Please decide for how many persons you like to make the dish. I normally divide the portions above in three, to make the dish three times. But of course you can make them all at ones, but the eggs will probably not fit in the frying pan; maximum four eggs will fit at ones in mine.
Start cutting all the ingredients in the right portions and shapes. Start by heating up the oil in the frying pan, add the oil and next the shallots and garlic. When almost ready add the mushrooms to it. Stir around till all brown and most of the liquid is gone. Then add the passata tomato sauce and then the spinach. Stir good till the spinach has shrunken.

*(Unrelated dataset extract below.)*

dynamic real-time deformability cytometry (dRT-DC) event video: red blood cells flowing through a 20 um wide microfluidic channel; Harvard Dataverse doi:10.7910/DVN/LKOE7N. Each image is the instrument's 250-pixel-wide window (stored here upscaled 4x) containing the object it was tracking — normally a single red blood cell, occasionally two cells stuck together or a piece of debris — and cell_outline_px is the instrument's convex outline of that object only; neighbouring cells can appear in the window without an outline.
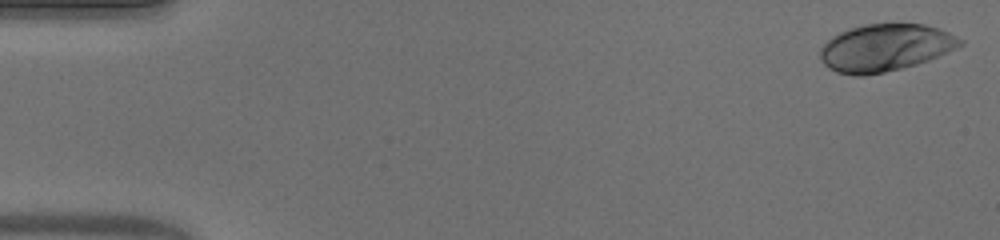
{"species": "human", "species_latin": "Homo sapiens", "temperature_condition": "warm", "stored_images_in_passage": 52, "camera_frame_rate_fps": 3000, "um_per_image_px": 0.085, "donor": {"sex": "male"}, "frame": {"image": 1, "passage_image": 1, "time_ms": 0.0, "image_size_px": [1000, 240], "cell_outline_px": [[964, 44], [956, 48], [928, 60], [916, 64], [884, 72], [864, 76], [852, 76], [836, 72], [828, 68], [820, 60], [820, 48], [832, 36], [848, 28], [864, 24], [924, 24], [940, 28], [964, 40]], "centroid_in_image_um": [75.22, 4.05], "position_along_channel_um": 9.8, "area_um2": 38.61}}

Then add the ras el hanout, salt and pepper. All mix around and then make as many holes in the substance for the eggs you like to poach. At last crumble the feta cheese on top and put the fire on low and put the lit on the frying pan.
Tip: Only change the spinach for kale and the feta cheese for halloumi cheese and you will have different version of this shakshuka. Please fry the halloumi cheese together with the mushrooms instead of crumbling on top like the feta.
Tip: The spinach contains a lot of water that will condensing in the glass lit, if you pick up the lid up make sure not all the water drops back in the dish but put it away in the sink.
Wait for about ±15 minutes till the eggs are poached and ready to serve!! Divide on the plates enjoy your quick, healthy and delicious meal!!